▶ [WORK TO COMPLETE] Could you write out every text line in the entries below word for word, leaving out the pictures?

------------

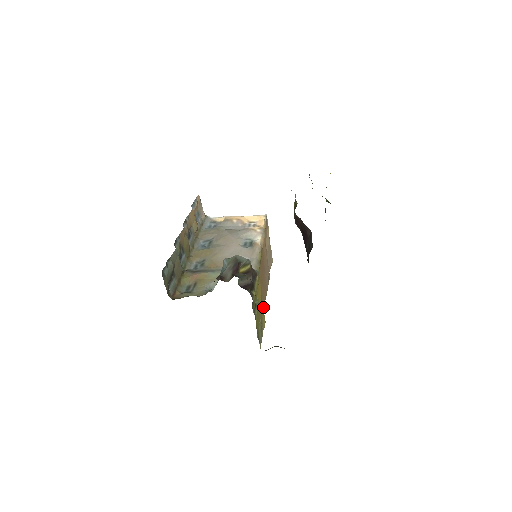
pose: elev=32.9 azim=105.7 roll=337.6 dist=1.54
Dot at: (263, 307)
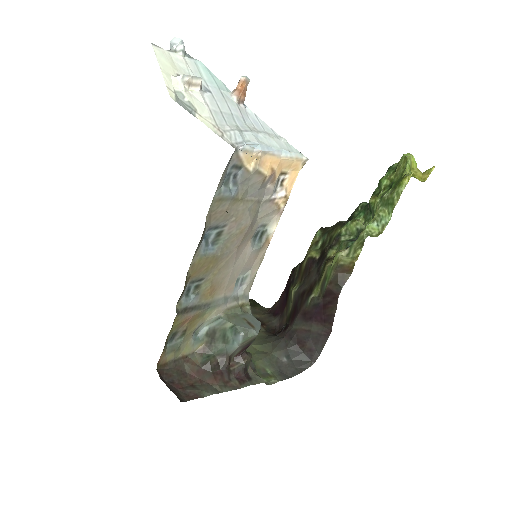
Dot at: occluded
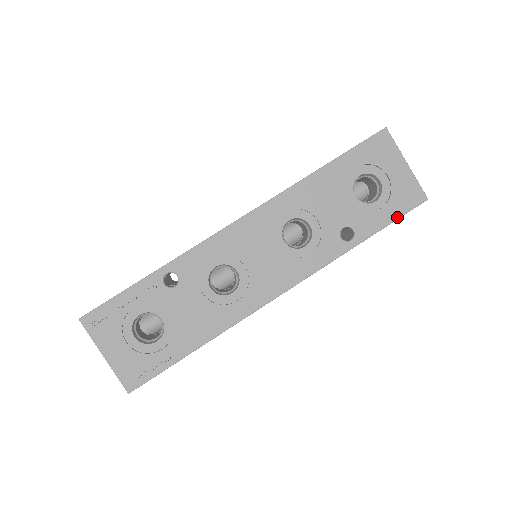
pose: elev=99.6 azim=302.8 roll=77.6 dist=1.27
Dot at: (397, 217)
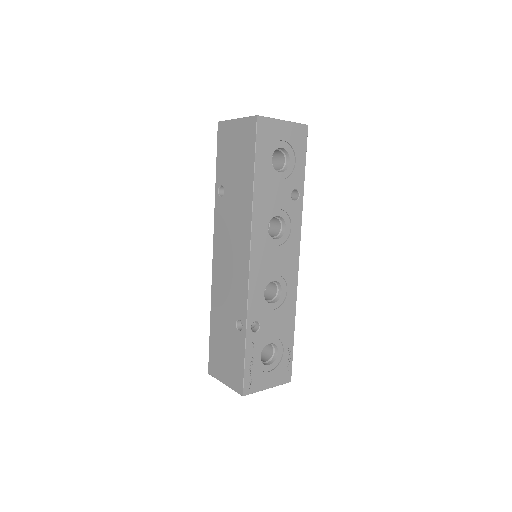
Dot at: (305, 155)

------------

▶ [ANSWER TO THIS PROBLEM]
pose: elev=32.9 azim=105.7 roll=337.6 dist=1.54
Dot at: (263, 307)
Dot at: occluded
pose: elev=99.6 azim=302.8 roll=77.6 dist=1.27
Dot at: (397, 217)
Dot at: (305, 155)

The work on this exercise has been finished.